Action item — Pictures in the records below are skipped; the rest is copied exactly.

———

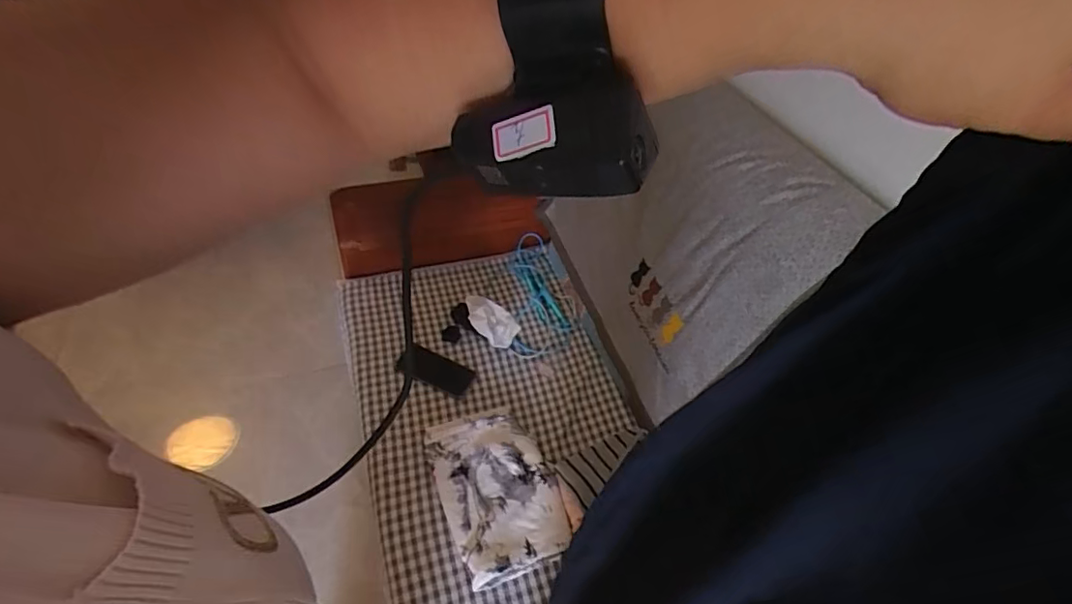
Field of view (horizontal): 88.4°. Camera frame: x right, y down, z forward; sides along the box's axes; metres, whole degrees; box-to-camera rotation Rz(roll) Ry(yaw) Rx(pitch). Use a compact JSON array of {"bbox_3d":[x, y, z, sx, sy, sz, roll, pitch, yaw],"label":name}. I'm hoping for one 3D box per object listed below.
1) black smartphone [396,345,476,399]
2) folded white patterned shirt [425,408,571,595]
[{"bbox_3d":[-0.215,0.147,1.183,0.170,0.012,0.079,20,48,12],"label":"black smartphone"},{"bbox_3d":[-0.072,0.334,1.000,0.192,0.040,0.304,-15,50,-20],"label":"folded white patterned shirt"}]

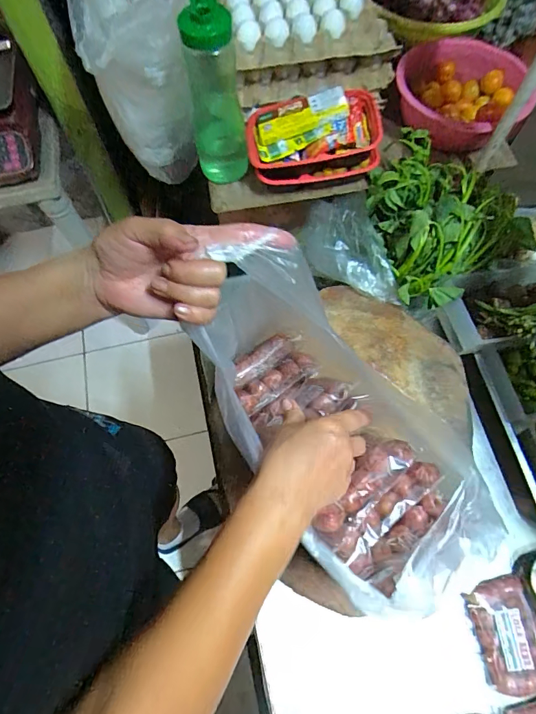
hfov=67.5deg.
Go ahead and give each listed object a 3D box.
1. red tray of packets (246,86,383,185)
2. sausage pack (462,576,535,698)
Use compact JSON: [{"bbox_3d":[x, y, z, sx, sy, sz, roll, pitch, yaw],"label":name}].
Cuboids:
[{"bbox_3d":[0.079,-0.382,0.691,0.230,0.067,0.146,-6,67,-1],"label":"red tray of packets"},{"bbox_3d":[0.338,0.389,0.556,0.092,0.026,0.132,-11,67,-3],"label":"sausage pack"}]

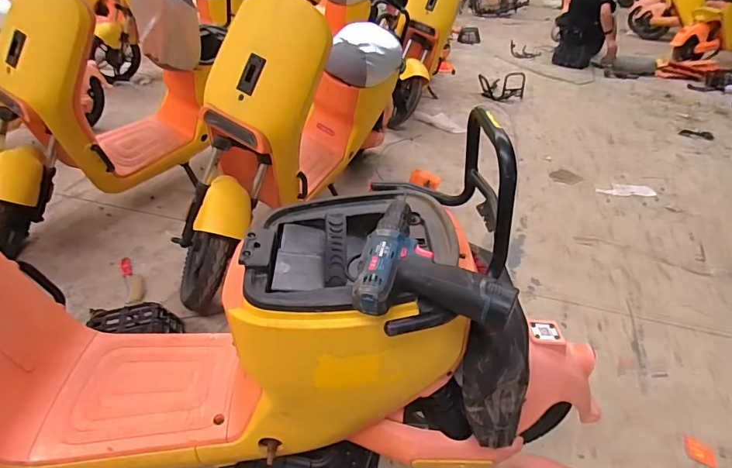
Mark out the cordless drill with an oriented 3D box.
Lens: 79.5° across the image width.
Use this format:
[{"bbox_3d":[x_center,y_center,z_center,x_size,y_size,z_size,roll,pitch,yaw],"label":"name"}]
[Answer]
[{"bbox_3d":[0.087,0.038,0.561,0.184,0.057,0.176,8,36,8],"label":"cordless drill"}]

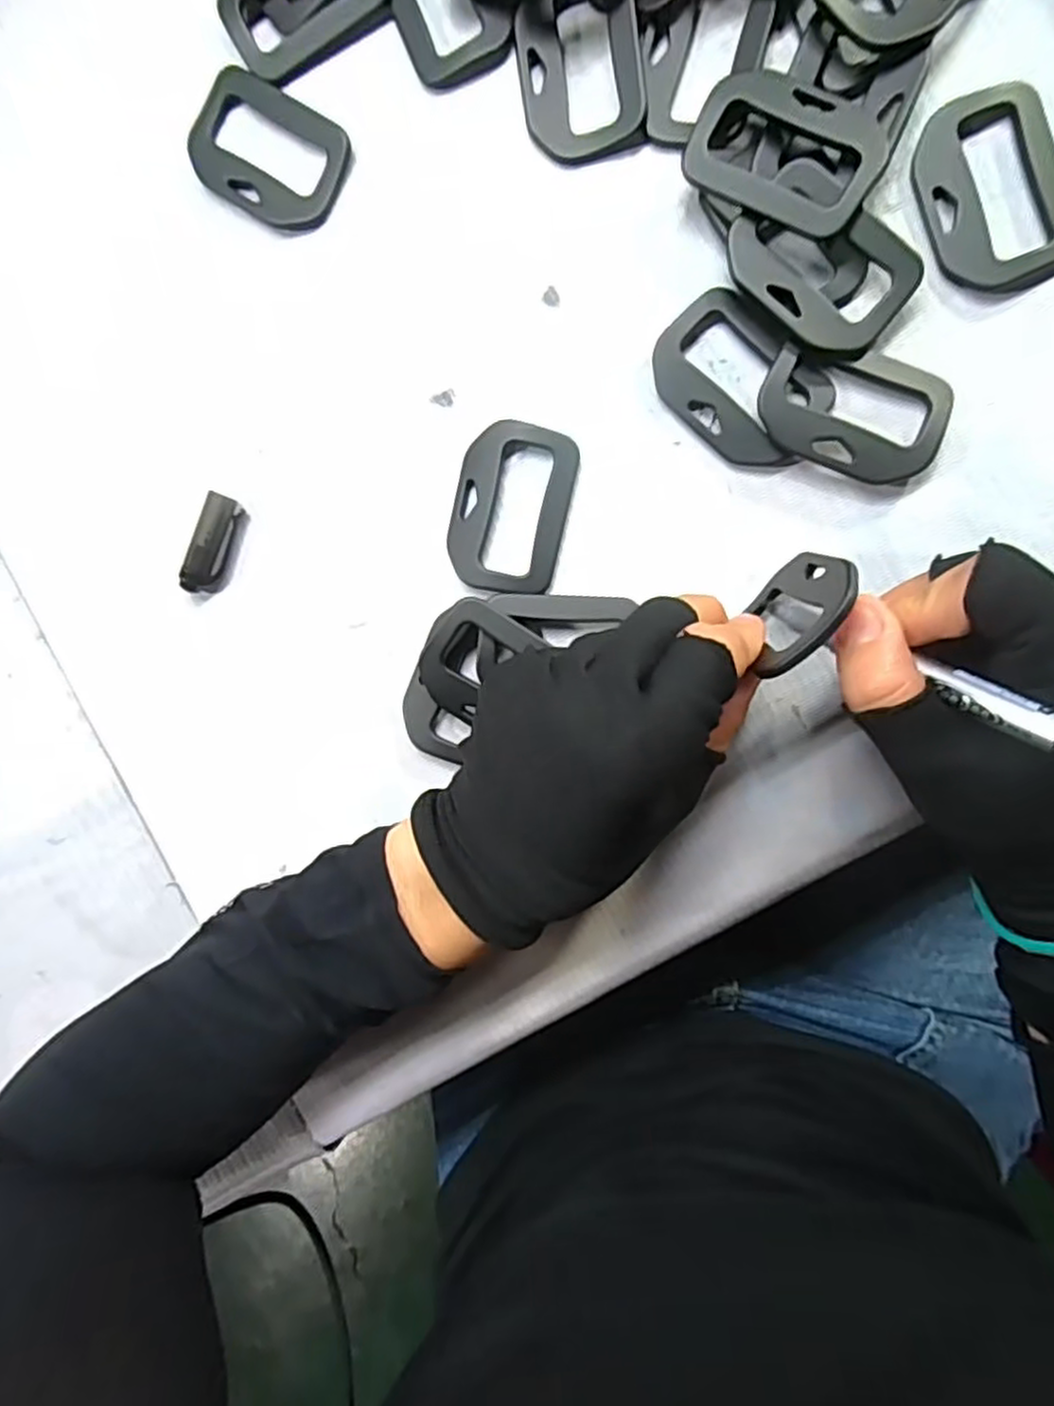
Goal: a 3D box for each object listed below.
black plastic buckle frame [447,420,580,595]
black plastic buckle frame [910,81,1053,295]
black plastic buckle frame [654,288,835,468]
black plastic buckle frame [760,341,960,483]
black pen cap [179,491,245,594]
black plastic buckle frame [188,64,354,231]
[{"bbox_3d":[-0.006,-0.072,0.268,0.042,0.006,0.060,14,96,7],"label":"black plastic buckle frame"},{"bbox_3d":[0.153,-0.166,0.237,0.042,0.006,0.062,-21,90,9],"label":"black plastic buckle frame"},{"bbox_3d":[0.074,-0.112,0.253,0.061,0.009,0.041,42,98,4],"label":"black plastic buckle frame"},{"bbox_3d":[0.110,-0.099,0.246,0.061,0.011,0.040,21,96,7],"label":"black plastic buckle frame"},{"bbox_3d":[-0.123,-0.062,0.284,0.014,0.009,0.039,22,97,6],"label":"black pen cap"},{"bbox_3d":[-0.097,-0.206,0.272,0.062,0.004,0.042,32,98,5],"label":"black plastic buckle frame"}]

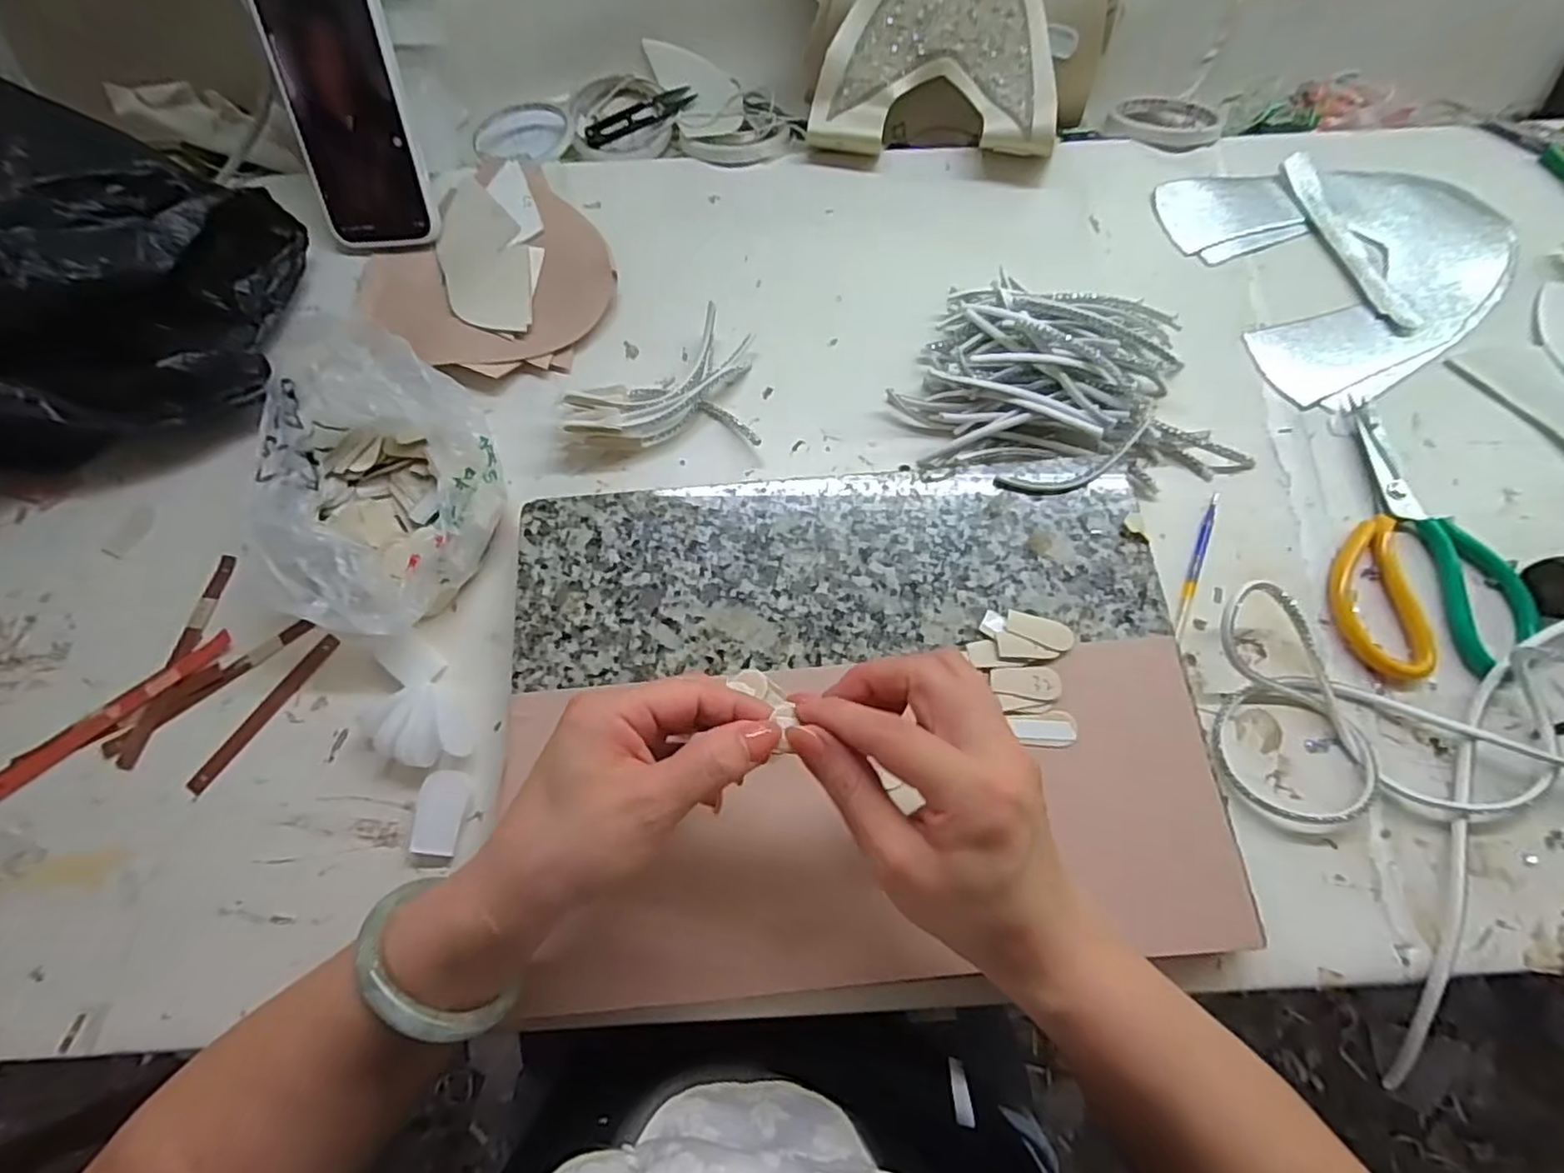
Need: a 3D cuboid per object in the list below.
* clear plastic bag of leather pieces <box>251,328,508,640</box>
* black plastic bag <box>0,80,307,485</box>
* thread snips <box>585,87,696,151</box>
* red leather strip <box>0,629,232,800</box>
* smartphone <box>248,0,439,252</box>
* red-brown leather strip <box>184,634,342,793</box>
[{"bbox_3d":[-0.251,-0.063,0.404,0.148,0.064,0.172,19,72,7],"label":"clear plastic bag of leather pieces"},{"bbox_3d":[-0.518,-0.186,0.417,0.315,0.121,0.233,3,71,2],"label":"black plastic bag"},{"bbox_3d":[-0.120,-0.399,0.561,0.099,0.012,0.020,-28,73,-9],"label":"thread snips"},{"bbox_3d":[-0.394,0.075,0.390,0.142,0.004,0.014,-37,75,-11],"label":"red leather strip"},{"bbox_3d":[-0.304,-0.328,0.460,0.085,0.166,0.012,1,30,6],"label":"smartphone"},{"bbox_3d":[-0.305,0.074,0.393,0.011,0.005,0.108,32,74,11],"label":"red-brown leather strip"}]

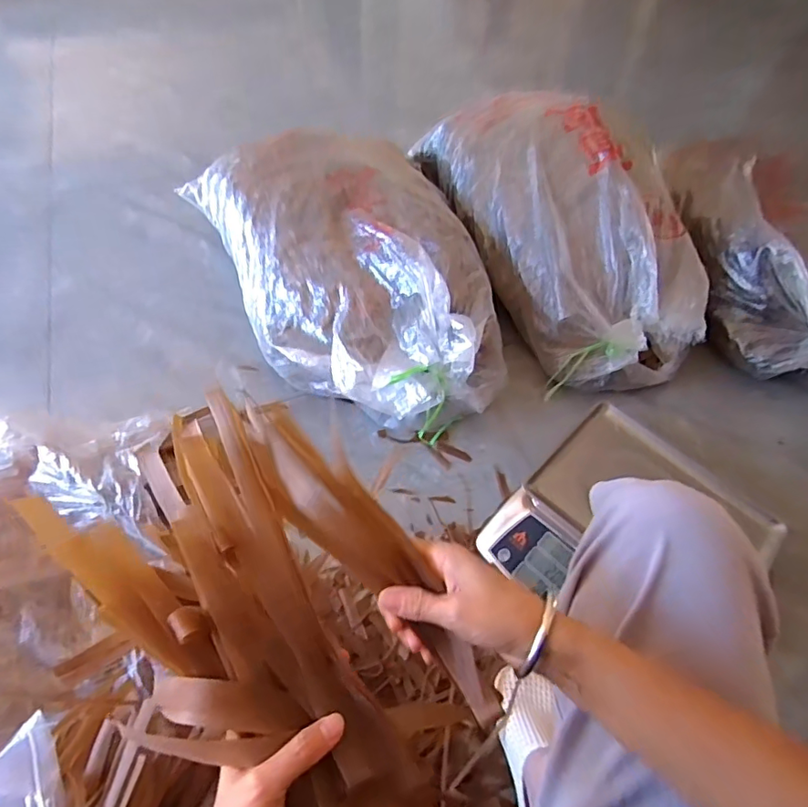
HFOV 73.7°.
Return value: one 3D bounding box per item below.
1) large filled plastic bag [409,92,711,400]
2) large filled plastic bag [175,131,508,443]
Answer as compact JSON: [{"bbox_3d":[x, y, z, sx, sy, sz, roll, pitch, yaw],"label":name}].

———

Exercise result —
Field of view (horizontal): 88.4°. Camera frame: x right, y down, z forward; sides along the box's axes; metres, whole degrees; box-to-camera rotation Rz(roll) Ry(yaw) Rx(pitch). Use a compact JSON array of {"bbox_3d":[x, y, z, sx, sy, sz, roll, pitch, yaw],"label":name}. I'm hoping for one 3D box per object listed below.
1) black smartphone [396,345,476,399]
2) folded white patterned shirt [425,408,571,595]
[{"bbox_3d":[-0.215,0.147,1.183,0.170,0.012,0.079,20,48,12],"label":"black smartphone"},{"bbox_3d":[-0.072,0.334,1.000,0.192,0.040,0.304,-15,50,-20],"label":"folded white patterned shirt"}]

hfov=67.5deg.
Go ahead and give each listed object a 3D box.
1. red tray of packets (246,86,383,185)
2. sausage pack (462,576,535,698)
Use compact JSON: [{"bbox_3d":[x, y, z, sx, sy, sz, roll, pitch, yaw],"label":name}].
Cuboids:
[{"bbox_3d":[0.079,-0.382,0.691,0.230,0.067,0.146,-6,67,-1],"label":"red tray of packets"},{"bbox_3d":[0.338,0.389,0.556,0.092,0.026,0.132,-11,67,-3],"label":"sausage pack"}]

Mark out the cordless drill with an oriented 3D box.
Lens: 79.5° across the image width.
Use this format:
[{"bbox_3d":[x_center,y_center,z_center,x_size,y_size,z_size,roll,pitch,yaw],"label":"name"}]
[Answer]
[{"bbox_3d":[0.087,0.038,0.561,0.184,0.057,0.176,8,36,8],"label":"cordless drill"}]

Goal: a 3D box for each object listed below.
black plastic buckle frame [447,420,580,595]
black plastic buckle frame [910,81,1053,295]
black plastic buckle frame [654,288,835,468]
black plastic buckle frame [760,341,960,483]
black pen cap [179,491,245,594]
black plastic buckle frame [188,64,354,231]
[{"bbox_3d":[-0.006,-0.072,0.268,0.042,0.006,0.060,14,96,7],"label":"black plastic buckle frame"},{"bbox_3d":[0.153,-0.166,0.237,0.042,0.006,0.062,-21,90,9],"label":"black plastic buckle frame"},{"bbox_3d":[0.074,-0.112,0.253,0.061,0.009,0.041,42,98,4],"label":"black plastic buckle frame"},{"bbox_3d":[0.110,-0.099,0.246,0.061,0.011,0.040,21,96,7],"label":"black plastic buckle frame"},{"bbox_3d":[-0.123,-0.062,0.284,0.014,0.009,0.039,22,97,6],"label":"black pen cap"},{"bbox_3d":[-0.097,-0.206,0.272,0.062,0.004,0.042,32,98,5],"label":"black plastic buckle frame"}]

Need: a 3D cuboid per object in the list below.
* clear plastic bag of leather pieces <box>251,328,508,640</box>
* black plastic bag <box>0,80,307,485</box>
* thread snips <box>585,87,696,151</box>
* red leather strip <box>0,629,232,800</box>
* smartphone <box>248,0,439,252</box>
* red-brown leather strip <box>184,634,342,793</box>
[{"bbox_3d":[-0.251,-0.063,0.404,0.148,0.064,0.172,19,72,7],"label":"clear plastic bag of leather pieces"},{"bbox_3d":[-0.518,-0.186,0.417,0.315,0.121,0.233,3,71,2],"label":"black plastic bag"},{"bbox_3d":[-0.120,-0.399,0.561,0.099,0.012,0.020,-28,73,-9],"label":"thread snips"},{"bbox_3d":[-0.394,0.075,0.390,0.142,0.004,0.014,-37,75,-11],"label":"red leather strip"},{"bbox_3d":[-0.304,-0.328,0.460,0.085,0.166,0.012,1,30,6],"label":"smartphone"},{"bbox_3d":[-0.305,0.074,0.393,0.011,0.005,0.108,32,74,11],"label":"red-brown leather strip"}]

HFOV 73.7°.
Return value: one 3D bounding box per item below.
1) large filled plastic bag [409,92,711,400]
2) large filled plastic bag [175,131,508,443]
Answer as compact JSON: [{"bbox_3d":[x, y, z, sx, sy, sz, roll, pitch, yaw],"label":name}].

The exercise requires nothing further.